Filial Responsibility Laws
Filial responsibility laws date back to 17th century English law requiring children to financially support their parents when they couldn't support themselves.
Today, many states have these laws, and children are learning about them the hard way. For example, in Pennsylvania:
- A nursing home sued the son of a resident-patient who could no longer pay for her nursing home care. He didn't hire an attorney, ignored the suit and the home won by getting an $8,000 default judgment against him
- A daughter was sued for over $300,000 for her parents' nursing home care. The nursing home lost because her attorney proved she couldn't afford to pay the bill
The Laws & How They Work
In addition to Pennsylvania, 29 other states (PDF) have filial responsibility laws, including California, Ohio, Rhode Island and Utah.
The laws vary from state to state, but generally they require adult children (usually those at least 18 years old) to provide financial support for their indigent or poor parents. Some states, like Utah, look to others - like the parents' brothers and sisters - if there are no children or the children can't pay.
Enforcing the Laws
The states enforce their filial responsibility laws in different ways, too. For example:
Each state's law spells out who can start legal actions for support, and they they're different from state to state. In general, though, civil actions for support usually may be filed by parents; state, county or local government agencies; or long-term care facilities. County or local prosecutors start criminal actions.
Penalties for Non-Payment
Depending on the process in your state, in a civil action, a court may enter an order of support for a parent. That order, like any other court order, may be enforced by the court, and if necessary through a contempt action. The child faces a fine, jail time or both if found to be in contempt.

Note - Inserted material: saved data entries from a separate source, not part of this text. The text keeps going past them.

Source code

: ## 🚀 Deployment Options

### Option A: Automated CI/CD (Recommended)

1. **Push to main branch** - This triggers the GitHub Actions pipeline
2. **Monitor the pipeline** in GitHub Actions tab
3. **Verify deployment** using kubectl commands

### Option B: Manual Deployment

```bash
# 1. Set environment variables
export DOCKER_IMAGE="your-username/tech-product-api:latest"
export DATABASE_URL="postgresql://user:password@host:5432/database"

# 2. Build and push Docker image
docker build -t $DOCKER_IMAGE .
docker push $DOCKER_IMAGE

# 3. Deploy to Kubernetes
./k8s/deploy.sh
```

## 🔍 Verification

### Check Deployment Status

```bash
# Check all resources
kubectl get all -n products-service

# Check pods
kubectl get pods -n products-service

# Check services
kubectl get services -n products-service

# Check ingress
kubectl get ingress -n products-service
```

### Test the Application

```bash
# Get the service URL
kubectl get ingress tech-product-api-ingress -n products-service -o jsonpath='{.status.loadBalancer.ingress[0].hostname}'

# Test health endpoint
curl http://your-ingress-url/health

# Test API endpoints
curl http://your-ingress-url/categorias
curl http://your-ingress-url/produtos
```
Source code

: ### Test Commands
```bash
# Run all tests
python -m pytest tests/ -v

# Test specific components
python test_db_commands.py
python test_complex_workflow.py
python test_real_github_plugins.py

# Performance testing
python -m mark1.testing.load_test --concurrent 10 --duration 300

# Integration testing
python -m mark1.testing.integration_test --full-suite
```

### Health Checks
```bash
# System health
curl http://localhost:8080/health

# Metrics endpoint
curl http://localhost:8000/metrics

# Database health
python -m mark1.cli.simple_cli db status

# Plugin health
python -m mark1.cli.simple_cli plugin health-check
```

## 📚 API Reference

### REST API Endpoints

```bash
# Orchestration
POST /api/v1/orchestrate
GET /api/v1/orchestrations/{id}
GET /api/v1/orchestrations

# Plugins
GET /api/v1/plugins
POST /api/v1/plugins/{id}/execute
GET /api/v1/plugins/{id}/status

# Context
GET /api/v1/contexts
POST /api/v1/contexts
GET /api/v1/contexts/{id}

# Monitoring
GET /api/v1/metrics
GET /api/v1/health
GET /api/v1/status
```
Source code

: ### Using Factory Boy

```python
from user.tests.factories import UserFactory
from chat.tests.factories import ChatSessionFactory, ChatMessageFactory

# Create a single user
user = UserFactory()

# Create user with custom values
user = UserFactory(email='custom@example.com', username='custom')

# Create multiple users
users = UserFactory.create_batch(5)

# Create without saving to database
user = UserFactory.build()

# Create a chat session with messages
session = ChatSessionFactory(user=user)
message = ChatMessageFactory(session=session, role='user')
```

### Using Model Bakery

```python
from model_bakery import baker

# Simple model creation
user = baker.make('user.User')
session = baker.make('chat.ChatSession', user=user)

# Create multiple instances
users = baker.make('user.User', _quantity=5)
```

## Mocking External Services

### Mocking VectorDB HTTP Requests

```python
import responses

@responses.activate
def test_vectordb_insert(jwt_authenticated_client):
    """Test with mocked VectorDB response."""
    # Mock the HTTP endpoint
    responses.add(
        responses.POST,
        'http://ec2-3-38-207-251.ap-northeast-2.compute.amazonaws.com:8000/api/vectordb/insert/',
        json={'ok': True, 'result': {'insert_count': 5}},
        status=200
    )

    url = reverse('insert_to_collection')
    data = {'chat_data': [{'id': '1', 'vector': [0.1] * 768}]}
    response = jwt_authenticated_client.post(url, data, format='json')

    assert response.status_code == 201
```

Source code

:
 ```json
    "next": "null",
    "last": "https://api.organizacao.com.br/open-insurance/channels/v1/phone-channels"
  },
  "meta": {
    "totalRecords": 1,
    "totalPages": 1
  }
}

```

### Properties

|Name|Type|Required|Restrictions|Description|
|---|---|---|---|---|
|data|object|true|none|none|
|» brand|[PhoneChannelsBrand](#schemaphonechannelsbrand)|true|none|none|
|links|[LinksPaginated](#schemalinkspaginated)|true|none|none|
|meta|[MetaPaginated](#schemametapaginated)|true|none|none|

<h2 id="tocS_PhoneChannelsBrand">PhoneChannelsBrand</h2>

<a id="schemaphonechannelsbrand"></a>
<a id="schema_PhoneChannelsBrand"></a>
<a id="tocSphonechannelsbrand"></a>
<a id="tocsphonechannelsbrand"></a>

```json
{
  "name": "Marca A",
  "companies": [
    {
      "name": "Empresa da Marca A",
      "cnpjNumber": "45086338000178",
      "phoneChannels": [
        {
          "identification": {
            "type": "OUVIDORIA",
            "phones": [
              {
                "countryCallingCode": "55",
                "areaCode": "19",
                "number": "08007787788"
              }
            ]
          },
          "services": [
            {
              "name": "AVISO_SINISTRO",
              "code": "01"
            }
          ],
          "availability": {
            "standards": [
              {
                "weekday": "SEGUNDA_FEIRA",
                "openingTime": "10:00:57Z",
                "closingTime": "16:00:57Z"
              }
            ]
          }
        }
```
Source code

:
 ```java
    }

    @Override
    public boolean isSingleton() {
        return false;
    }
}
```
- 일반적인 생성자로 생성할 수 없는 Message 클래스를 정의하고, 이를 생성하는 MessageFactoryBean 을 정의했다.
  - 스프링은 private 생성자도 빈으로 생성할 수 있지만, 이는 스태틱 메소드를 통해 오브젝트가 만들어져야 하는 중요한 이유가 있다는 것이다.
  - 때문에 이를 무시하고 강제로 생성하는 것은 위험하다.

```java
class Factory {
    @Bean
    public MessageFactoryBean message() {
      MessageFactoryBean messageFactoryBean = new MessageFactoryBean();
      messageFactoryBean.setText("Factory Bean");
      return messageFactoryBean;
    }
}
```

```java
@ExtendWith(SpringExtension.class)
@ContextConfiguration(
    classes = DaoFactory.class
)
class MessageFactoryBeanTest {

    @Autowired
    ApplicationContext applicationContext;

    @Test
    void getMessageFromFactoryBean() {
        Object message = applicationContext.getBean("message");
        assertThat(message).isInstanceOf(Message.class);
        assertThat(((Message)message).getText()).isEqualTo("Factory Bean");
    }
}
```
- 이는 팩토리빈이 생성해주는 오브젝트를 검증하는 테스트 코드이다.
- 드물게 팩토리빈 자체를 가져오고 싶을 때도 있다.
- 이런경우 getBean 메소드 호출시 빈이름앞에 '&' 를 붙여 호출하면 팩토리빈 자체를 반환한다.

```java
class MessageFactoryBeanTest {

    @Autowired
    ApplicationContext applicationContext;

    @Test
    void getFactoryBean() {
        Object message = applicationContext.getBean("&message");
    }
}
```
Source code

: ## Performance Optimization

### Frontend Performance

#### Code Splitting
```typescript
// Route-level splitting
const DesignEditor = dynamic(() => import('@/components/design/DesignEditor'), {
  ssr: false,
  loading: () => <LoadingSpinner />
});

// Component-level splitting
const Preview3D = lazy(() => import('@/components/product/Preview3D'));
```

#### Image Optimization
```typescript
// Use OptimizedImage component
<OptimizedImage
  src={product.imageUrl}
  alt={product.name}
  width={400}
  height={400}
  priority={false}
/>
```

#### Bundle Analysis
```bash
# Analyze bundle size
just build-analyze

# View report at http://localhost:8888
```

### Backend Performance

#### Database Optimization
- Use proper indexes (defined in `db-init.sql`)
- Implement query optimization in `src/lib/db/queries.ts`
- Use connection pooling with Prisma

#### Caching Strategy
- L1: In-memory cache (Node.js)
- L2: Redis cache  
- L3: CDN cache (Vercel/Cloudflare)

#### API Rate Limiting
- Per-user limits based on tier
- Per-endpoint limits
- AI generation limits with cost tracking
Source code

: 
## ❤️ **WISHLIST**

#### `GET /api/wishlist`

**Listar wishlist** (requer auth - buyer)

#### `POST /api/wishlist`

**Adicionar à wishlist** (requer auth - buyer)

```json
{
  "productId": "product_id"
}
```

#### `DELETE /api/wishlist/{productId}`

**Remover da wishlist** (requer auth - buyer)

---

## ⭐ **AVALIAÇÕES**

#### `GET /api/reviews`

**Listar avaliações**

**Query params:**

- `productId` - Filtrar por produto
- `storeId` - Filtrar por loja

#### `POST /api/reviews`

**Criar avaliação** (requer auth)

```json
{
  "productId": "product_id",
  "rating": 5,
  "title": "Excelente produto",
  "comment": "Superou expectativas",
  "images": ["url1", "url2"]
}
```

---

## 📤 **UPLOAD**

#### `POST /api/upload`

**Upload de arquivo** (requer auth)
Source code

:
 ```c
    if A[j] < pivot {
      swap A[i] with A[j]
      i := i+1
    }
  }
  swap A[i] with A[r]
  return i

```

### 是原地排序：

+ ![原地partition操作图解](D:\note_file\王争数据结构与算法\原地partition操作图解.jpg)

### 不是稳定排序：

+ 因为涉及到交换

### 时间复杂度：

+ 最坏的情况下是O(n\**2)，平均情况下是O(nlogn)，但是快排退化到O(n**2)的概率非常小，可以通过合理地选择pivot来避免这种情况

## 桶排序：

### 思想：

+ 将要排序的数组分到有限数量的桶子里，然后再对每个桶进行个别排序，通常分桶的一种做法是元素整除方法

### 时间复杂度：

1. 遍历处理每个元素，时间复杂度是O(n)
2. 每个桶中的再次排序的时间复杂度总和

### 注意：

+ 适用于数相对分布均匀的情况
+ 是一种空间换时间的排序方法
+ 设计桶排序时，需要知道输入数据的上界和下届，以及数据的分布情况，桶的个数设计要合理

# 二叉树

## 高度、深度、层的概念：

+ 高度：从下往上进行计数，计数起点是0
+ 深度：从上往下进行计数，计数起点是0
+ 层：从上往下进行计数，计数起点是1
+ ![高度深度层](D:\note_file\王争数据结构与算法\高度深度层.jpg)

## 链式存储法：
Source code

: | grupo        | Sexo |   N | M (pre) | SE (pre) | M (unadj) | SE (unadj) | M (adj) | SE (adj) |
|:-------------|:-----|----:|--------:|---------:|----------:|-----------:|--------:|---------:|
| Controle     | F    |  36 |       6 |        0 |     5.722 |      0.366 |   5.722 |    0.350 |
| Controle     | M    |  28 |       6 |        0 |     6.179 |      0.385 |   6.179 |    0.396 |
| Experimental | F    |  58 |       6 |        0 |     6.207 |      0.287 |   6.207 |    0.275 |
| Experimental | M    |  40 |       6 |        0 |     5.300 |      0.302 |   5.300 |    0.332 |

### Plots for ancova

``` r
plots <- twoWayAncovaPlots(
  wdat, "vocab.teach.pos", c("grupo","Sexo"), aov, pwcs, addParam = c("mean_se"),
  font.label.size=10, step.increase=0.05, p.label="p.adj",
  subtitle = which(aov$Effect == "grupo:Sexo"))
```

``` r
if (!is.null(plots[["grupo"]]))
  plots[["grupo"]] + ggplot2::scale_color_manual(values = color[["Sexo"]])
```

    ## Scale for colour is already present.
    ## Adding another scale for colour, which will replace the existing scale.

In some states, a judge or jury may enter a judgment against the child for the amount owed for the parent's care. A judgment may be enforced in any number of ways, including garnishment of your wages or a lien against your home or real estate.
Where criminal actions are allowed, you may face a fine, jail time or both. For instance, in Massachusetts, you may be fined up to $200, sent to jail for up to one year or both.
Children May Not Have To Pay
Most states don't make adult children liable for their indigent parents' long-term care costs in all situations. There are defenses you may be able to raise For instance:
- In Pennsylvania, Ohio and other states, you may not be required to pay if you can prove you can't afford it, or if you were abandoned as a child by your indigent parent
- In states like Indiana (PDF), you don't have to pay unless the indigent parent provided you with the necessary food, shelter, medical attention and education up to the time you turned 16 years old
- You can avoid a criminal conviction in Massachusetts if you can show you've provided reasonable support for your parents while your brother and sisters have not
Usually, courts will consider items like your earnings, financial obligations (mortgage, credit card bill, etc.) and your own children's education costs when figuring out if you can pay for an indigent parent's care.
Carefully read and understand the filial responsibility laws in your state if a home or state agency is looking to you for payment and you can't afford it. Or contact an attorney immediately. As the two Pennsylvania cases show, it could make a big difference in how the case ends.
Plan Ahead for Long-Term Care
Legal actions for filial responsibility aren't all that common, but the trend may change.
In the wake of the Great Recession of 2008-2009, the federal government and many state lawmakers face budget woes well into 2011 and beyond. Medicaid and other state-funded nursing home programs may lose some funding. Nursing homes and other care facilities may turn to filial responsibility laws to recover the costs of care.
You can protect yourself and your aging parents by acting now and planning ahead. Through estate planning, long-term care insurance and knowing how Medicaid works can help make sure your parents get the care and attention they need when the time comes.
Questions for Your Attorney
- What should I do if I'm sued for filial responsibility but my brothers and sisters haven't?
- My mother had problems with drugs and alcohol when I was child and I was raised almost entirely by my grandparents. Will I have to pay for my mother's nursing home care?
- My father is in a nursing home in a state with filial responsibility laws; there are no such laws in my state. Can I be forced to pay for his nursing home care?